No, the attorney-client privilege isn’t dead, and neither is the crime fraud exception.
ABAJ: How will prosecutors handle privileged documents from Michael Cohen raids? by Stephanie Francis Ward:
President Donald Trump tweeted Tuesday that attorney-client privilege was “dead” after the FBI raid of his personal lawyer Mark Cohen’s New York office and hotel room, where agents reportedly sought records about two women who received payments to keep quiet after claiming they had affairs with Trump.
Experts say it’s quite possible that as Donald Trump was sending the tweet, a team of assistant U.S. attorneys, support staff and FBI analysts were beginning the start of what some see as a tedious yet important job—going through everything the government seized from Cohen, and setting aside any communication covered by attorney-client privilege to ensure that it’s not seen by those assigned to the investigation.

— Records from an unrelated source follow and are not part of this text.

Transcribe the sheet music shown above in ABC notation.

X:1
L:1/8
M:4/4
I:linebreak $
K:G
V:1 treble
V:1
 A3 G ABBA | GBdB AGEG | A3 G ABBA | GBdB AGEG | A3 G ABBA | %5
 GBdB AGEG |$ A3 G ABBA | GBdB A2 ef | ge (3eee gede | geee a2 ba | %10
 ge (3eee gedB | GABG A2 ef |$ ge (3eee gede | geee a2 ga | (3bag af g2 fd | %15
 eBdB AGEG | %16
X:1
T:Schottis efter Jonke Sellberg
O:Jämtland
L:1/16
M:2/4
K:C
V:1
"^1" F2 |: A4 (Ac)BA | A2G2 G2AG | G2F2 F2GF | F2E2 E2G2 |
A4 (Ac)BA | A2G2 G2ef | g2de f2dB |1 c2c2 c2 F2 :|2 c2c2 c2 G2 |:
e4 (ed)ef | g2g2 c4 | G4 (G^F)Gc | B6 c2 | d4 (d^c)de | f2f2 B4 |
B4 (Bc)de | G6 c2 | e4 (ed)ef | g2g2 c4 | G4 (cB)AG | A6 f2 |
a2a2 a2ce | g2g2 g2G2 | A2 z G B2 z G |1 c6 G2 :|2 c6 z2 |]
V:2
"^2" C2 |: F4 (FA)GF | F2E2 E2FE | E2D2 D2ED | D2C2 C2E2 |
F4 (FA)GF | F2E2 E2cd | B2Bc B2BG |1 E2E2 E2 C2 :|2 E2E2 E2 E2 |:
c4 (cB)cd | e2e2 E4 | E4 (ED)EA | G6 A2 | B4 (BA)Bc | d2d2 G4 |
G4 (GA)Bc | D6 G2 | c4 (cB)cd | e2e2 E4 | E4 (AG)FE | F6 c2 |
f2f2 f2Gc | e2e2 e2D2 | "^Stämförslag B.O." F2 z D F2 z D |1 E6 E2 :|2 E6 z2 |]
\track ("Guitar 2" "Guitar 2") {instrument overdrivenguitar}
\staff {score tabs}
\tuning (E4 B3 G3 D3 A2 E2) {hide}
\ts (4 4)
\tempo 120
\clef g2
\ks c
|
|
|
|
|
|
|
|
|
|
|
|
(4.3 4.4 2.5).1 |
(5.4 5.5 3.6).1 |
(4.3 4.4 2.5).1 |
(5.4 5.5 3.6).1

Given the protections that courts provide for attorney-client communications, the U.S. Attorney’s Manual has specific guidelines for searching a lawyer’s premises, and its first direction is that less intrusive ways of getting documents, like requesting voluntary cooperation or using subpoenas, are preferable. Searches are appropriate if the government thinks that less intrusive means could compromise a criminal investigation or prosecution or result in the destruction of evidence.